Central Bank Addicts
In its hit track 'Golden Brown', the British rock band 'The Stranglers' reminds us of the obvious: "No need to fight / Never a frown with golden brown." As the year draws to a close, it must be said that the financial markets were unable to withstand the 'golden brown' of central banks. On average, asset classes generated returns approaching 9%, one of the best years since 2012. And all this despite - excuse me for a moment - the economic slowdown, a near-recession in manufacturing, trade in the doldrums, and confused negotiations between Donald Trump and China. In short, such a synchronized performance of asset classes is inexplicable without reference to the massive intervention of central banks.
Never since the Great Financial Crisis have central banks lowered their key rates so quickly. After raising its benchmark rate four times in 2018, the US Federal Reserve made a complete about-face, with three decreases during 2019. The European Central Bank, which was expected to raise rates after the summer, lowered its deposit rate to a record low of -0.50%. The central banks of Australia, New Zealand, Switzerland, China, Mexico, Brazil, Indonesia, Turkey, Russia and even South Africa have all lowered their rates.

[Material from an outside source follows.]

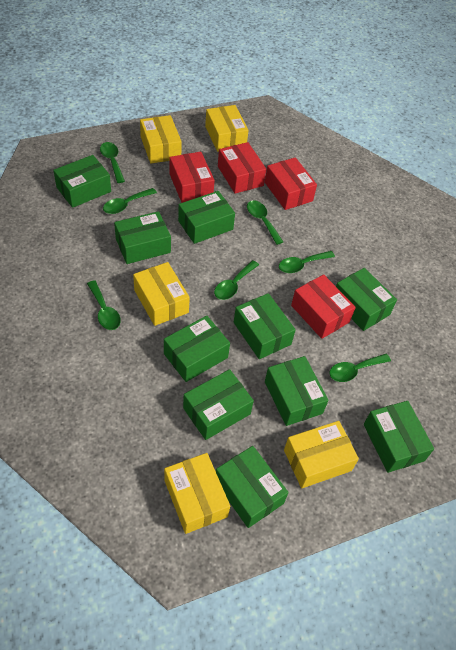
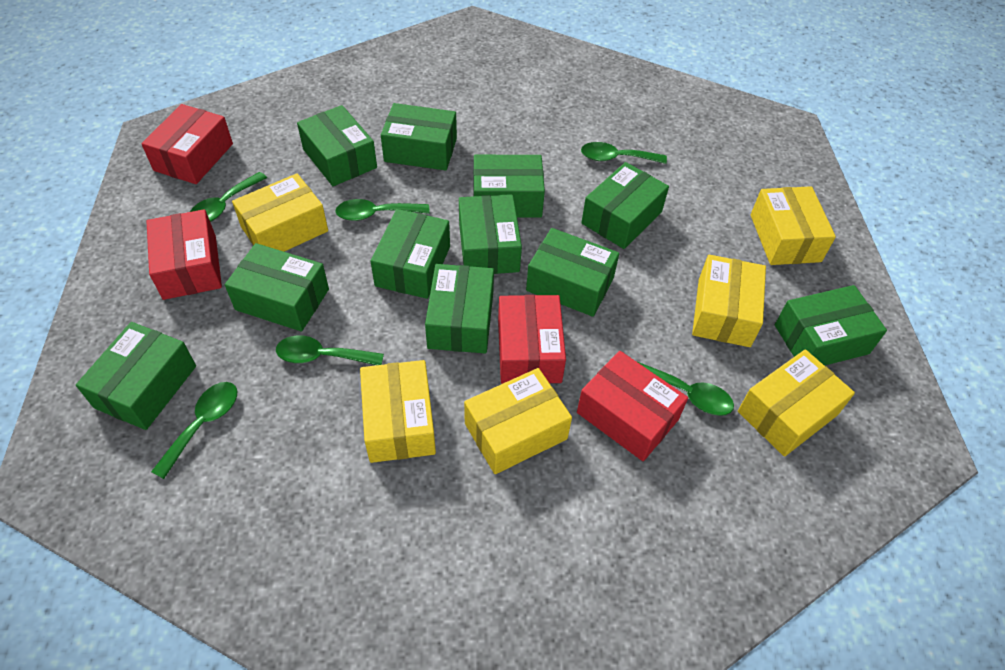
green box: 10 -> 11
green spoon: 7 -> 6
yellow box: 5 -> 6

And as if this was the previous time, central banks injected massive amounts of liquidity. The Fed halted its balance sheet reduction, launching a monthly T-Bill purchase program of nearly $60 billion during the quarter. The ECB has also relaunched its €20 billion monthly bond purchase programme. After an attempt to overcome the dependency, the brown gold is flowing for the next few months. "Every time, just like the last / ... To distant lands / Takes both my hands / Never a frown with golden brown."
So much liquidity, but to what end? Since the 1970s, the principal mandate of central banks has been to control rising inflation. Since 2008, it has also been a question of controlling deflation. While financial markets have responded well to this monetary easing, inflation rates have remained oblivious. Since 2013, average inflation in the Euro zone has failed to reach 2%. In Japan, inflation rate is near zero. As to inflation expectations, the picture is not much more flattering: 5-year inflation expectations have reached their lowest point in the Euro zone at 1.10%, and 1.80% in the United States.

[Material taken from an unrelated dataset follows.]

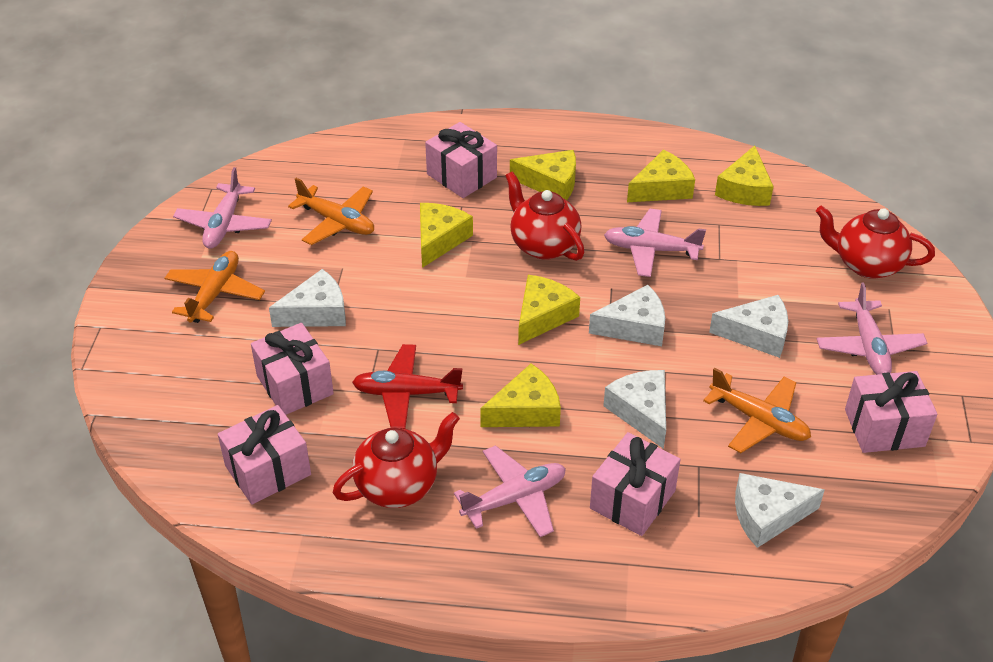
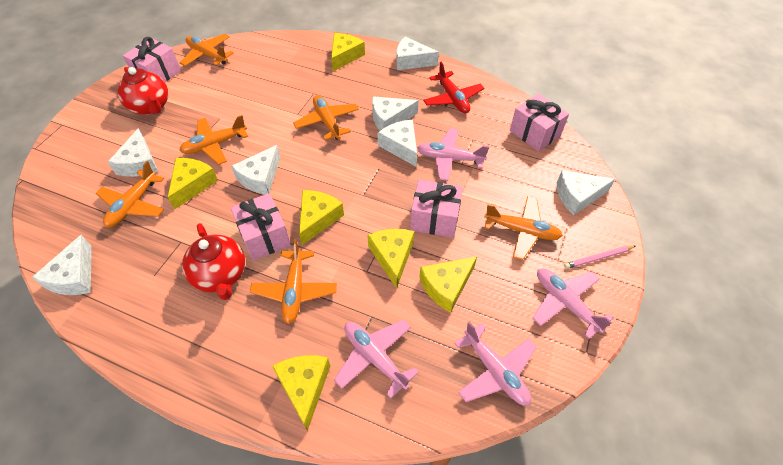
orange plane: 3 -> 6
pink gift: 5 -> 4
pink pencil: 0 -> 1
red teapot: 3 -> 2
white cheese: 5 -> 7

Should one conclude that central banks are inefficient?
Criticism and reduced independence
These mixed results have subjected central banks to strong criticism. Low rates are already a topic of debate, with the ECB subjected to the strongest criticism. By lowering its deposit rate, the ECB has caused a general decline in interest rates across Europe. Fifty percent of the Euro Aggregate bond index is in negative territory. This is a problematic situation for investors who - like French insurers or Dutch pension funds - have been very critical. This situation could jeopardise the ability of the European financial system to maintain pension levels. Commercial banks are also raising their voices. Caught between increasingly elaborate regulation and negative rates, their profitability is under strain. These effects are all the more worrying because by lowering rates below the psychological threshold of 0%, markets have begun to wonder whether the ECB can ever return to positive territory.

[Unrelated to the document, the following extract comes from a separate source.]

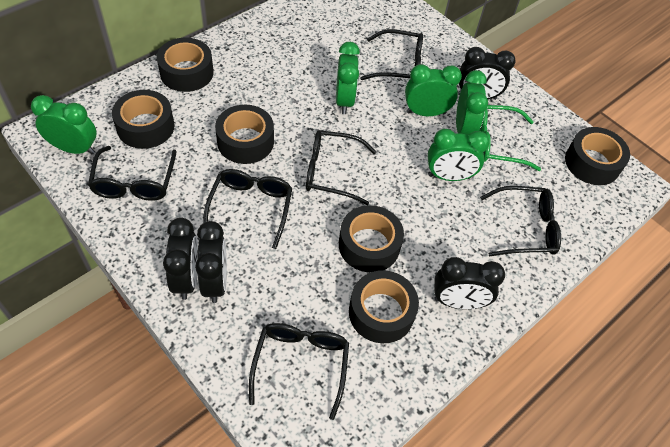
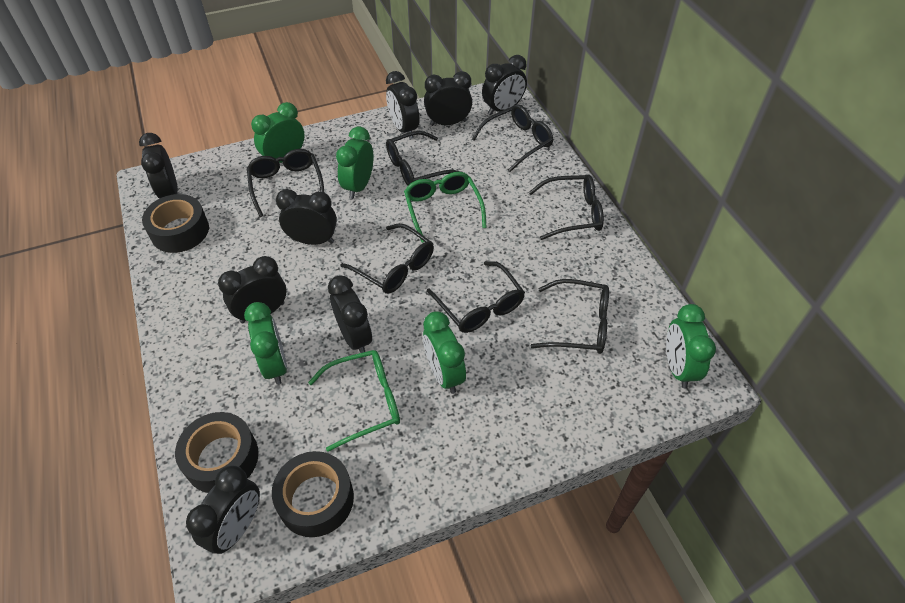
black clock: 4 -> 8
black glasses: 6 -> 7
black tape: 6 -> 3
green glasses: 1 -> 2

Additional criticism comes from the United States concerns the lack of central bank coordination. In 2018, the Fed was the only one to embark on a tightening cycle. Traditionally, the Fed has been followed by other developed central banks. But the causality has changed. Because the ECB and the BOJ, among others, are extremely accommodative, the Fed's room for manoeuvre has shrunk. The Fed is no longer independent from the rest of the world. All this has led world leaders to voice strong criticism of monetary policy - something not seen in 20 years.
Never give up!
Faced with low inflation, policy criticism, and policy limitations, central banks must reinvent themselves. Some options remain open to them.
First, they could adjust their mandates by making the inflation target either symmetric, or long-term. They could also integrate the management of financial conditions as an objective, which would provide a legal framework for the various quantitative easing programmes and offer more flexibility for their actions.
Another option would be to support governments by using negative rates for budgetary purposes. If France continued to borrow at negative rates (-0.50%) it could reduce its debt ratio by -40% in 30 years. A Maastricht counter-revolution to reach 60% without reducing its deficit!
Finally, the integration of climate risk could alter the situation. By facilitating the financing of virtuous activities, central banks would change their paradigm. The ECB could thus define common criteria for integrating climate risk management in the financial sector. It could also adapt its programme for purchasing financial assets dedicated to green investments, providing substance to the new Commission's stated plan.
"Never give up" was Mario Draghi's last message before leaving the ECB. While central banks seem to have reached their limits, thebig question of 2020 is whether they will successfully reinvent themselves and make a comeback in the face of widespread criticism. The question in the coming years is therefore less to predict the general level of rates than to anticipate the evolution of their political mandate. Their future is also our future.
The central banks are dead. Long live the central banks!